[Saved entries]

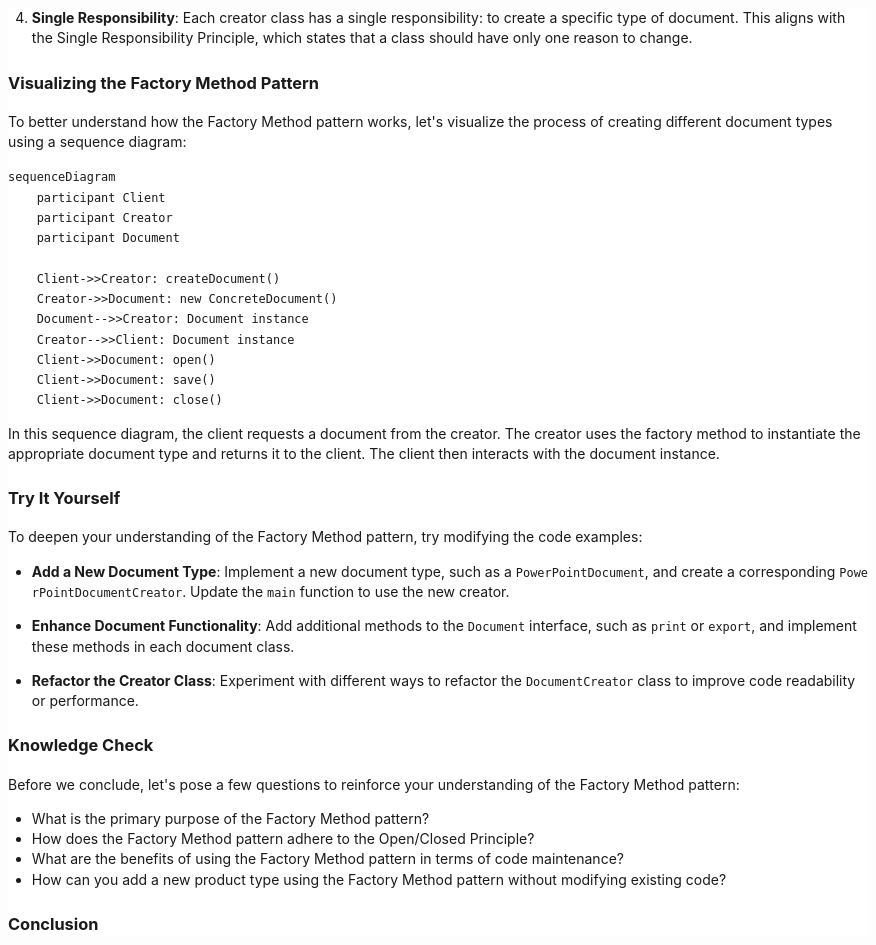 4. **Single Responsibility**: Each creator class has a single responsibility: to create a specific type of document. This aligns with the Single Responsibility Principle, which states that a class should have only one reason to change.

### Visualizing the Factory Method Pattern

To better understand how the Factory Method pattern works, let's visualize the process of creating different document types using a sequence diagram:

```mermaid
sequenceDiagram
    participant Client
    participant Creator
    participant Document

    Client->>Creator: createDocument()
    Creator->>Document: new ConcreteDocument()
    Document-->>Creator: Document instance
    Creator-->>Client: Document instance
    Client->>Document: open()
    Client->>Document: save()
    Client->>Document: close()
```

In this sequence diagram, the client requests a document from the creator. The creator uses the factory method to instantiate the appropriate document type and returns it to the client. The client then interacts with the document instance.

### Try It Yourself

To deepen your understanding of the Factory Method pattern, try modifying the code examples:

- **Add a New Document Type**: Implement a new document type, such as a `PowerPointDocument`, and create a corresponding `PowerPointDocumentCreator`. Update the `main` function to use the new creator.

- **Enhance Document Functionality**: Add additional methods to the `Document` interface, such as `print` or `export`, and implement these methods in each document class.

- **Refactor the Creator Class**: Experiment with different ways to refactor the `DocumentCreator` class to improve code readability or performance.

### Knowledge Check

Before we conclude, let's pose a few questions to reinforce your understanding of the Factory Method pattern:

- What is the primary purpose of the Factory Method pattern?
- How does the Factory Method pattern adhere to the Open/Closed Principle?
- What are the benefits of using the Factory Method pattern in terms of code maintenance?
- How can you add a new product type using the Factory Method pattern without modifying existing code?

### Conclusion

**Description of the task**
Go through the entries above and count each line that contains the string "participant". Reply only with the total.

**Result of the task**
3